The UN Security Council renewed an arms and diamond sales embargo Thursday on Ivory Coast for one year to maintain pressure on the new government to embark on a peace process and organise parliamentary elections. President Alassane Ouattara won a four-month battle to oust his predecessor Laurent Gbagbo from the presidential palace and is now cementing his official rule around the west African nation.
More than 1,000 people are said to have died in clashes between the two sides and ethnic massacres carried out by either side. The UN says armed militias are still staging attacks in the west of the country. But the country's UN ambassador said a South African-style truth and reconciliation commission would be set up within weeks as Ouattara recognised that reconciliation between his followers and the Gbagbo camp remained his "most significant challenge." Ivory Coast sanctions have traditionally been extended for six months. But diplomats said the one-year extension this time was to encourage and maintain pressure on Outtara.

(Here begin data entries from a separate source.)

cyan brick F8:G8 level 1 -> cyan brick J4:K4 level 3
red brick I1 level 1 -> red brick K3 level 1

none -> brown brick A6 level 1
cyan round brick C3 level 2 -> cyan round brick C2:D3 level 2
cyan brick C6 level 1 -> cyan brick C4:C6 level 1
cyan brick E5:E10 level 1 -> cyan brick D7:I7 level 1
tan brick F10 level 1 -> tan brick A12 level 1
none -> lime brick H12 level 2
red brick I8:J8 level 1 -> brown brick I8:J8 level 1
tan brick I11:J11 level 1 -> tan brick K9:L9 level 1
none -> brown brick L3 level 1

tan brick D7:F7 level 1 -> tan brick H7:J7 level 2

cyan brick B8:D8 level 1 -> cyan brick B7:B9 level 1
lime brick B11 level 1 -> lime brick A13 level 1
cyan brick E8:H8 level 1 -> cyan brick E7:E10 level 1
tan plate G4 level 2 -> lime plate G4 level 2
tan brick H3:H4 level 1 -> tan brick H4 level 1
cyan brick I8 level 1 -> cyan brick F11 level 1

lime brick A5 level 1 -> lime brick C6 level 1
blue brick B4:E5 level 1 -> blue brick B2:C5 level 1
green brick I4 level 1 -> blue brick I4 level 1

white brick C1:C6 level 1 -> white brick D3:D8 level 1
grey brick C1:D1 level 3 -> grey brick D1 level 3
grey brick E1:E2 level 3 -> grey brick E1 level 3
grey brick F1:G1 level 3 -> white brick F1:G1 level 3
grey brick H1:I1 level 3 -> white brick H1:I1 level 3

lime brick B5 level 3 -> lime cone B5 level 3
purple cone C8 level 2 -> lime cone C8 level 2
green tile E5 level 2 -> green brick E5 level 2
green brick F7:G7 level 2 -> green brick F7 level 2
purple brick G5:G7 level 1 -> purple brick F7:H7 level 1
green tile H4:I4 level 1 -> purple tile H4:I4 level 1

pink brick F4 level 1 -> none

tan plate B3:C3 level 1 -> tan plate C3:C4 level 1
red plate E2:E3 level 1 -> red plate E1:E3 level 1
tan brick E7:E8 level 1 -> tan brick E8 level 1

UN Security Council resolution 1980 said the sanctions could be reviewed before 12 months depending on "progress achieved in the stabilisation throughout the country, the holding of the parliamentary elections and the implementation of the key steps of the peace process."
The resolution kept up a travel ban and assets freeze against Gbabgo and his entourage and warned that the Council was ready to impose new measures against anyone who threatens the peace in Ivory Coast. An arms embargo was first imposed in 2004 and a ban on trading in rough diamonds was added the following year, two years after a rebellion that divided the country. Ivory Coast has been considered the world's biggest source of illegally traded conflict diamonds.
Youssoufou Bamba, the UN ambassador for Ivory Coast, said Ouattara considers national reconciliation to be his "most significant challenge" because of the "scarred social tissue" left by 10 years of military and political strife. He said Ouattara would establish a truth and reconciliation commission within weeks and that a national government would involve "all political forces."
Bamba said "the truth about all crimes and atrocities perpetrated" must be shown. Ouattara followers have been accused of staging killings as well as Gbabgbo's forces. "Justice must be given to the victims and their families to avoid impunity. Only then could any pardon be appropriate to lead to the necessary reconciliation between us," Bamba said.